Me pregunto, a raíz de la reciente muerte de este héroe de las misiones espaciales, si él disfrutó de esas horas de soledad en las que, al tiempo que lidiaba con el estrés de la misión, podía disfrutar del “paseo”, del momento y de un término que acuñó tres siglos y medio atrás Pascal: el silencio de los espacios infinitos.

Creo que sí y creo que dijo haberse sentido el ser humano más solo del universo durante esos momentos. Lo imagino disfrutando de ese paseo único en el que nada ni nadie iban a joder su existencia.

Hoy, al son de esta pandemia. Hoy, al son de este país mal gobernado por siglos, fracturado hasta la médula, con hambre, injusticia, violencia, con derechas e izquierdas inútiles y centros tibios, con pésimos líderes, con cifras de muertes y contagios por las nubes, camas de atención escasas y poco oxígeno. Hoy envidio a Michael Collins.

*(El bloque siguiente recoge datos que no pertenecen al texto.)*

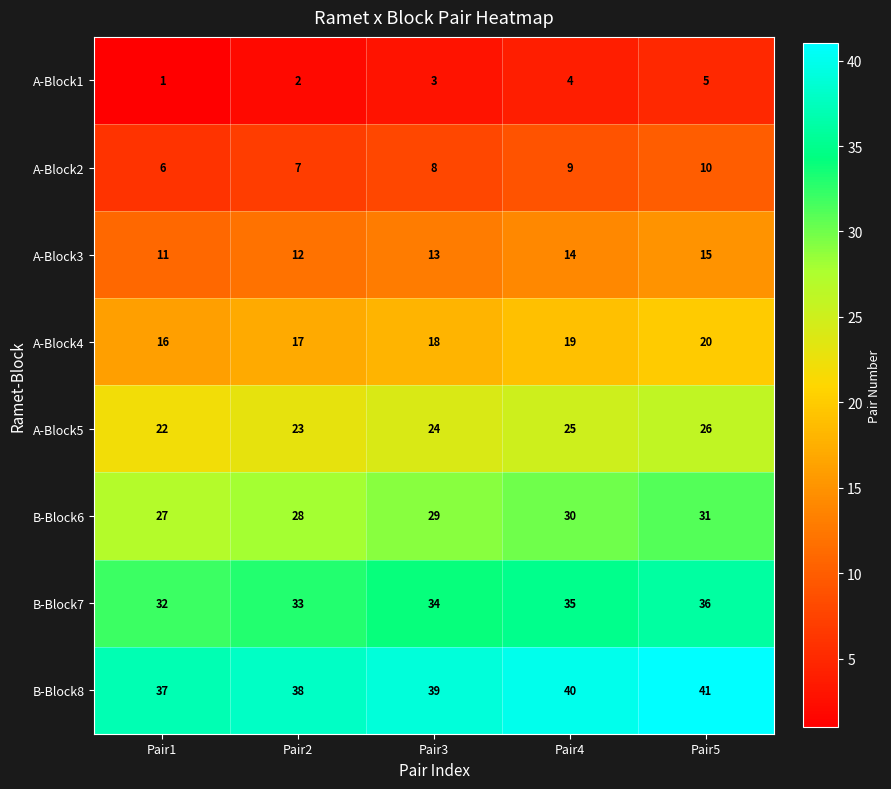

What is the difference between the highest and lowest values at Pair3?

36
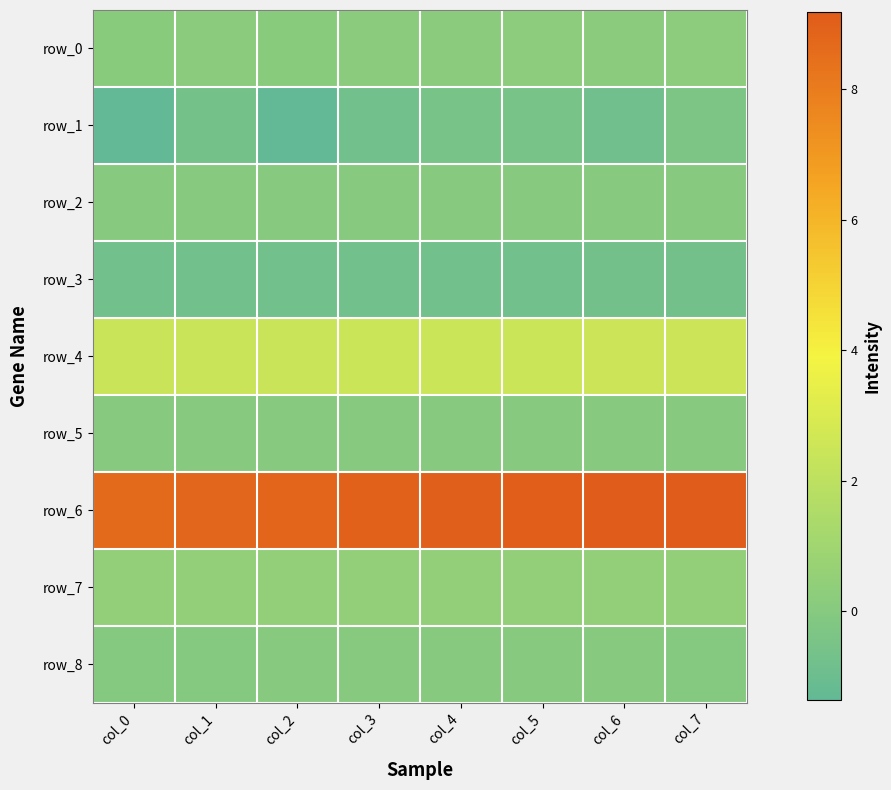

Rank the series by their maximum value, from highest to lowest.

row_6, row_4, row_7, row_0, row_2, row_8, row_5, row_1, row_3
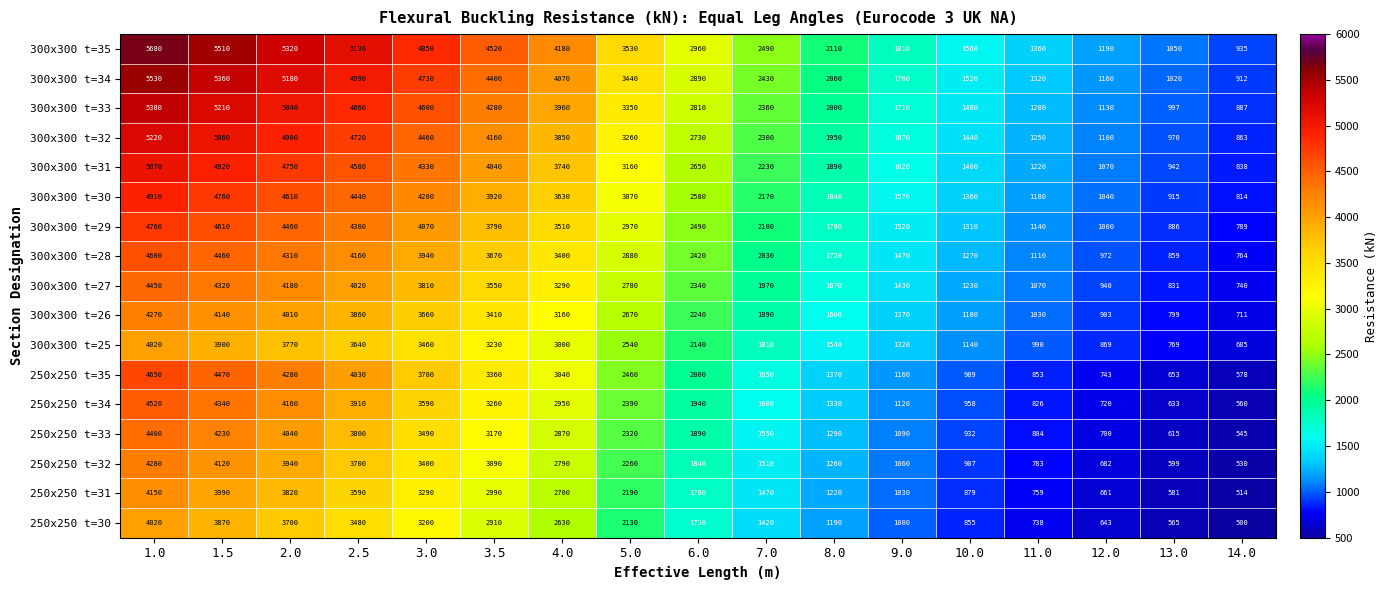

Between 5.0 and 7.0, which series saw the biggest shift?

300x300 t=35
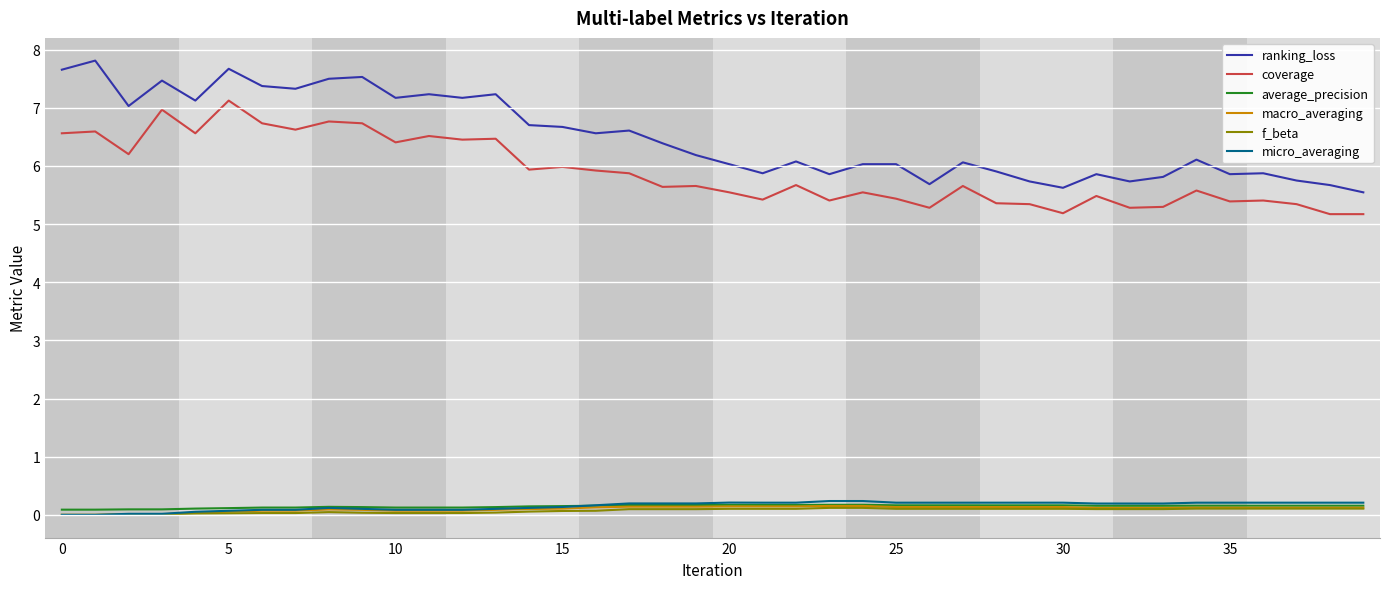

Which series has the largest range (max minus min)?

ranking_loss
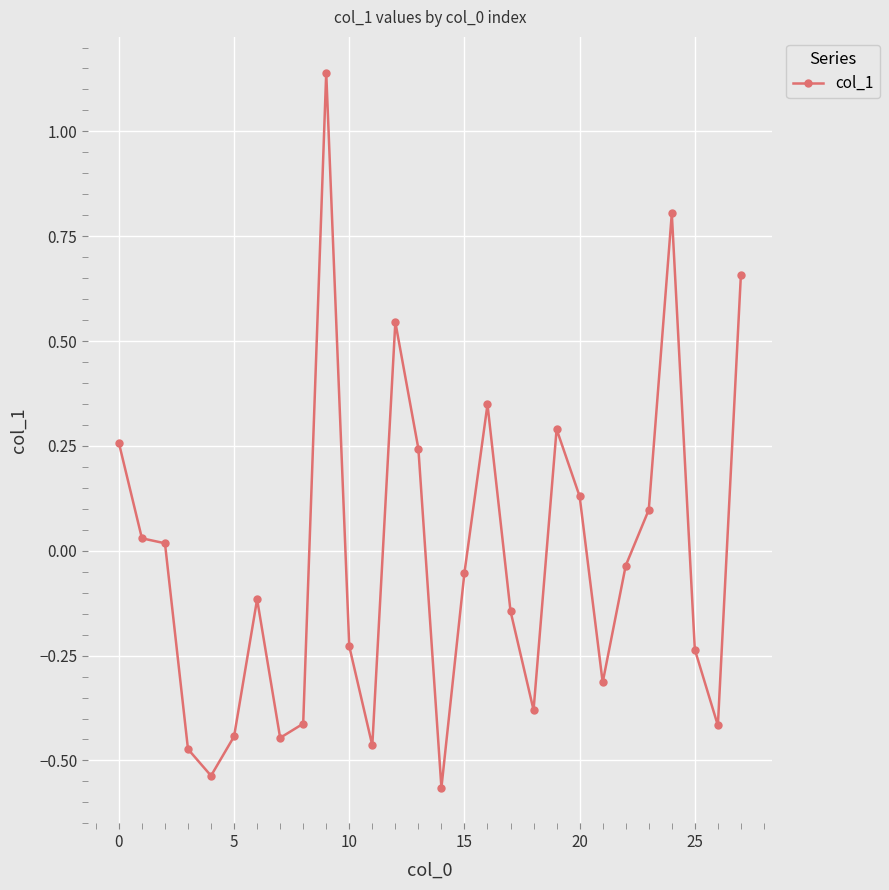

What is the difference between the second highest and minimum values?

1.4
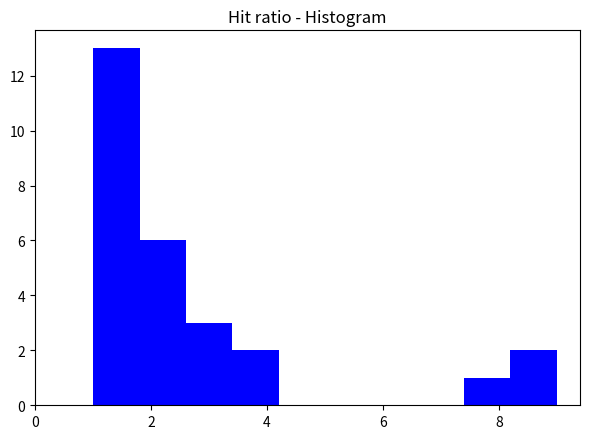

What is the height of the bar covering 1.0 to 1.8 on the x-axis? The values are not printed on the chart, so give them approximately, as read against the axis.

13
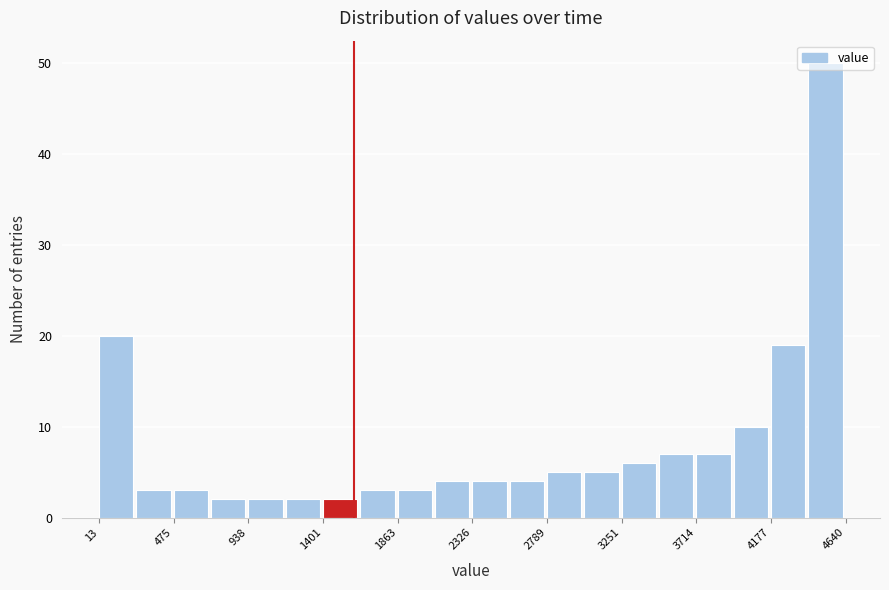

Reading left to right, list every bar in this chart as the range it spans on the x-axis followed by its height. Neither the bar edges nor the heights are printed on the chart, so give them approximately, as read against the axes.

0 to 250: 20
250 to 500: 3
500 to 700: 3
700 to 950: 2
950 to 1150: 2
1150 to 1400: 2
1400 to 1650: 2
1650 to 1850: 3
1850 to 2100: 3
2100 to 2350: 4
2350 to 2550: 4
2550 to 2800: 4
2800 to 3000: 5
3000 to 3250: 5
3250 to 3500: 6
3500 to 3700: 7
3700 to 3950: 7
3950 to 4200: 10
4200 to 4400: 19
4400 to 4650: 50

Y no lo envidio por su viaje, por su fama, por sus logros merecidos y su vida longeva. Lo envidio por esas 22 horas en las que su soledad fue su compañía, horas en las que pudo ser él sin mayor preocupación que la de dejar pasar el tiempo. Estoy seguro de que luego de esas horas, al abrir la escotilla y recibir a Aldrin y a Armstrong, Michael Collins fue un hombre distinto y mejor en relación con el que despidió a sus colegas para que pisaran la Luna.

Envidio esas 22 horas, al menos eso. Este país agobiado las necesita. Esta humanidad frágil las requiere. Tan solo ese tiempo en el marco de la absoluta certeza de que nada ni nadie intervendrán por más que lo intenten. Es el tiempo para repensar todo. El tiempo del silencio de los espacios infinitos.